- _How to complete this task_: Select every line containing the word "page" from the material, and copy those lines.

*** Opening Exercise material ***

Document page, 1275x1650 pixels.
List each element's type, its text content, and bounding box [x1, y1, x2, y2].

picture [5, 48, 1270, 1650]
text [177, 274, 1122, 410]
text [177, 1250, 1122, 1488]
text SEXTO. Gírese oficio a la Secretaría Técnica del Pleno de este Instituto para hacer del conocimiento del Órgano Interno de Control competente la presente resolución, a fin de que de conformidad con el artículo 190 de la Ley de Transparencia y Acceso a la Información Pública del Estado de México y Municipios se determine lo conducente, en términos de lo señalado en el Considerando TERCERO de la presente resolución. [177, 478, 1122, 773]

*** Closing Exercise material ***
*** Opening Exercise material ***

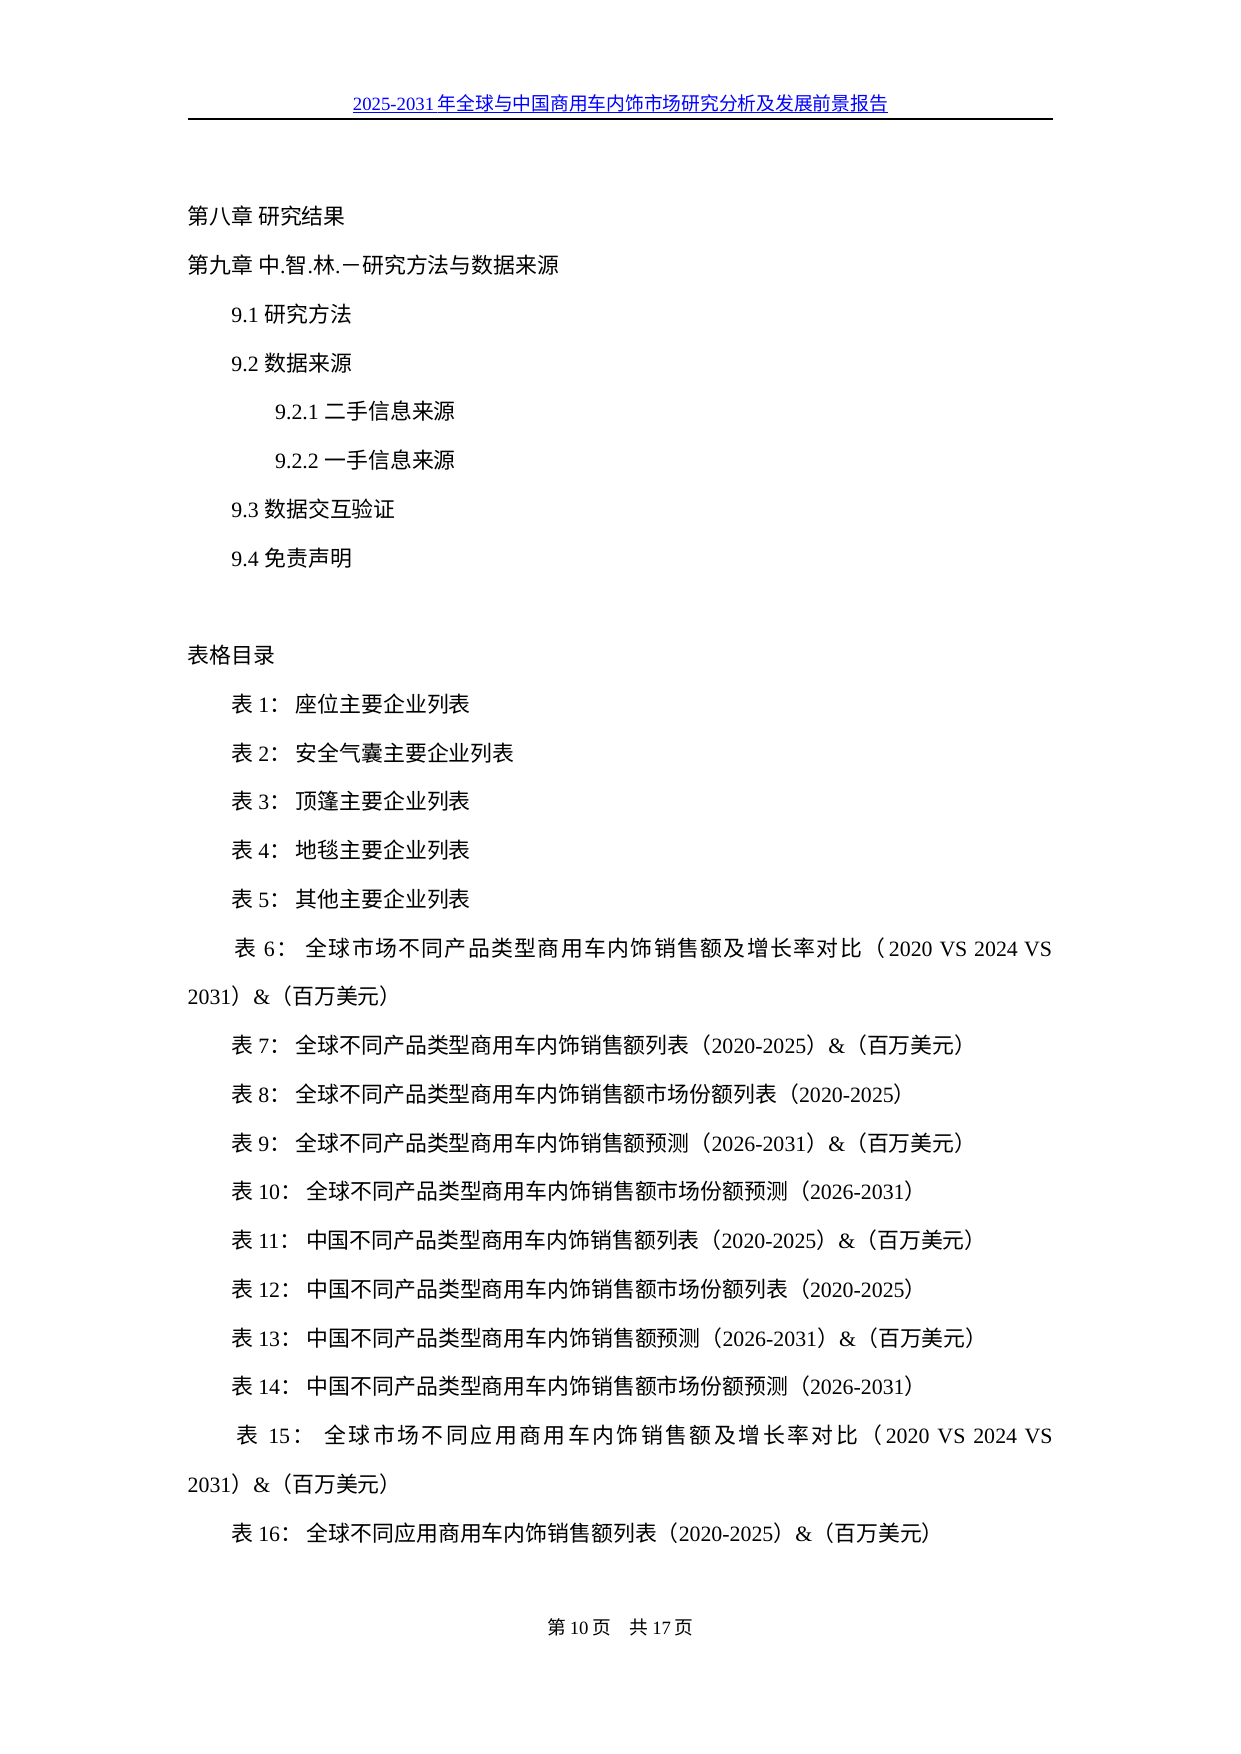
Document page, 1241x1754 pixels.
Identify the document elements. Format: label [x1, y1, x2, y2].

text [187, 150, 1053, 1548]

*** Closing Exercise material ***
*** Opening Exercise material ***

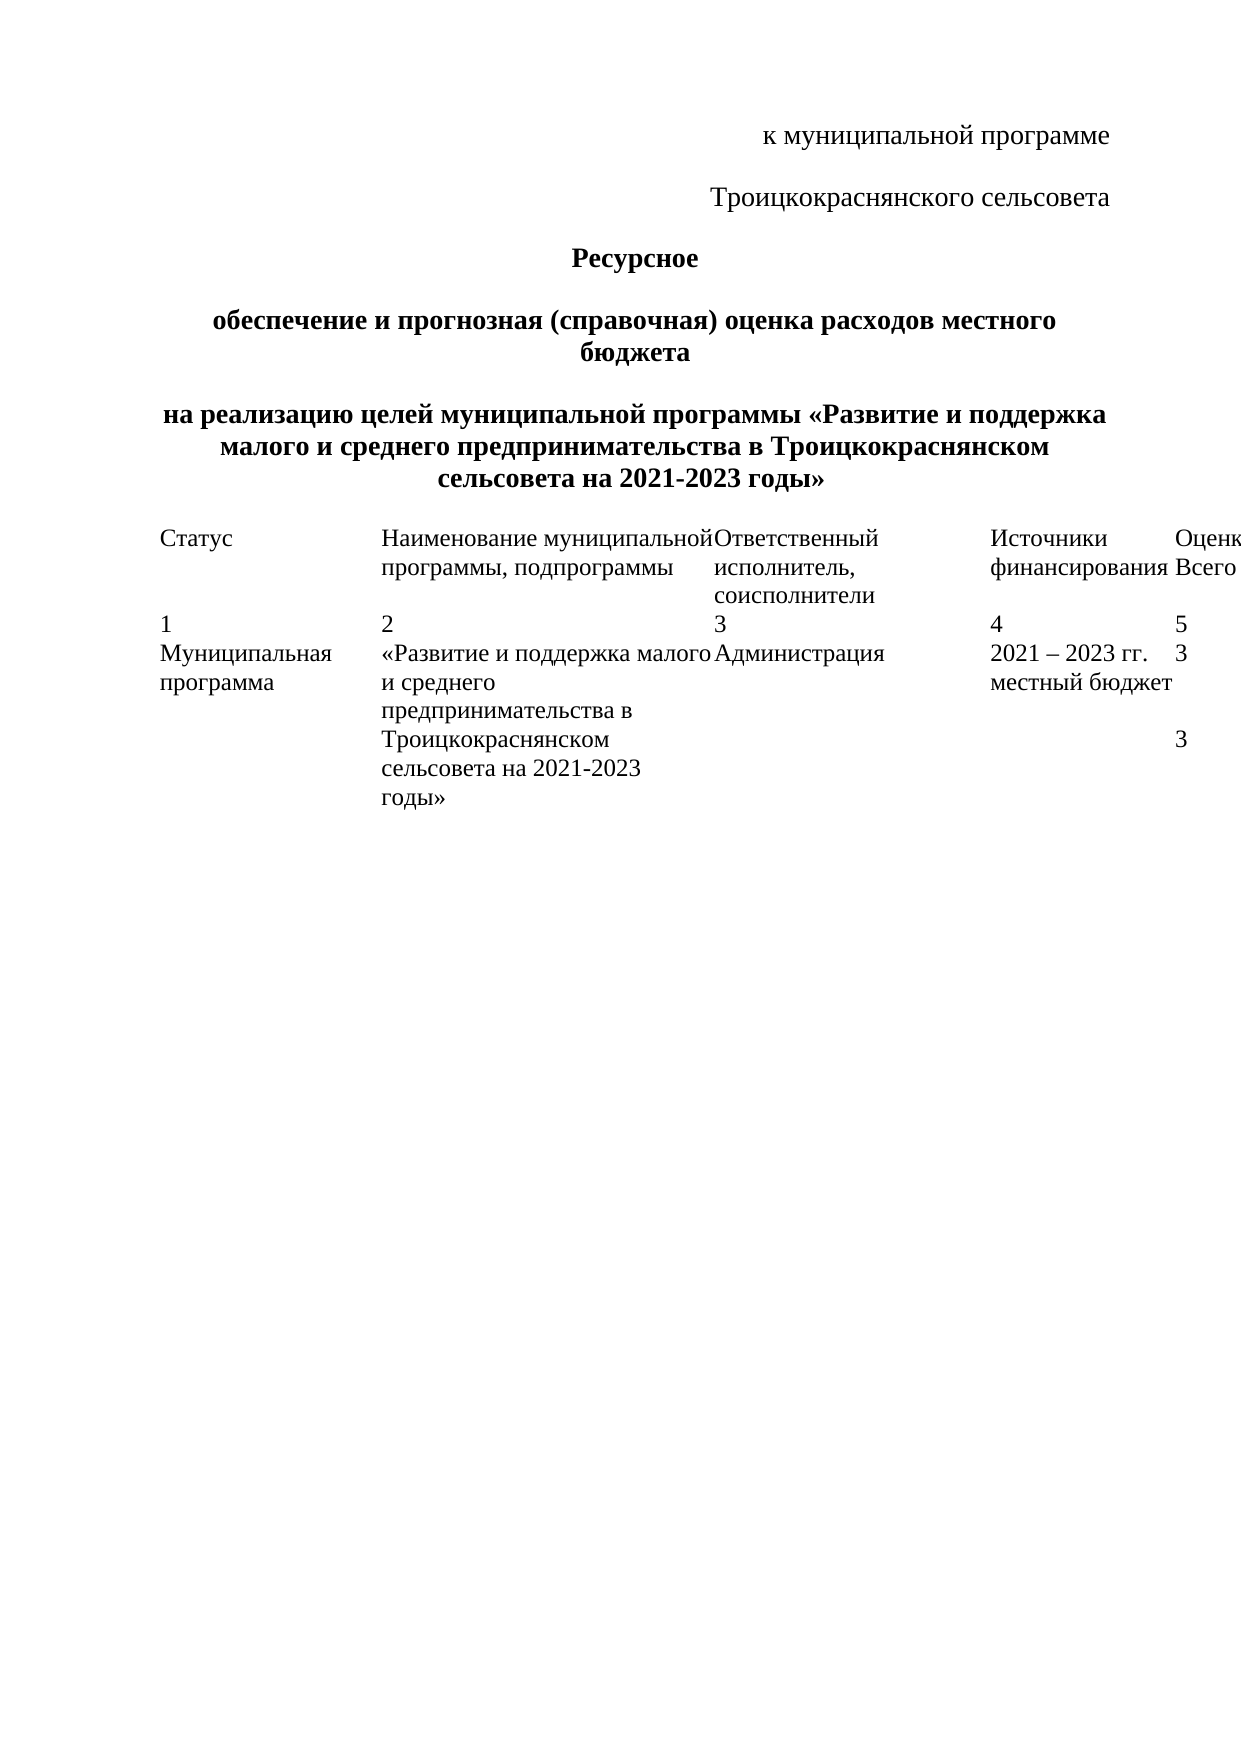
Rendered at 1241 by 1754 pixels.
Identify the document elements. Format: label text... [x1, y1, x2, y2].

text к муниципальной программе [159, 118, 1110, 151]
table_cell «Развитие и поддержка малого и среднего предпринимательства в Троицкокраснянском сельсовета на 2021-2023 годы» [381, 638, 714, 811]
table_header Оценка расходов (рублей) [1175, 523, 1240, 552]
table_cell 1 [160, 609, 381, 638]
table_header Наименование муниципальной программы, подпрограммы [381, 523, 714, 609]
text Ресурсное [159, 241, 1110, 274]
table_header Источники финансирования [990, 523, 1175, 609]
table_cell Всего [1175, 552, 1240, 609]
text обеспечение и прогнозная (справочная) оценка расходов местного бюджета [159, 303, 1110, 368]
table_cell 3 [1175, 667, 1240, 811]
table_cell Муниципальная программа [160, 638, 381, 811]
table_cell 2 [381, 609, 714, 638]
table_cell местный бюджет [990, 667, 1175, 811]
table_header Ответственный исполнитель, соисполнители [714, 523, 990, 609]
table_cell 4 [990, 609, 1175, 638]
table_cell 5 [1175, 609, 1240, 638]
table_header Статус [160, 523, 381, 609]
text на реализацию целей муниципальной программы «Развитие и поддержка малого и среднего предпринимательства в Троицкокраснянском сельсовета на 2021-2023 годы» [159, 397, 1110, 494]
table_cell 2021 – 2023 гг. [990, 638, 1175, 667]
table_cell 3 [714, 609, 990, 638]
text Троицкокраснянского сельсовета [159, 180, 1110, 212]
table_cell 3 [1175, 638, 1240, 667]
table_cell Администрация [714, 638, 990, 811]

*** Closing Exercise material ***

- _Output for this task_:
Document page, 1275x1650 pixels.
Document page, 1241x1754 pixels.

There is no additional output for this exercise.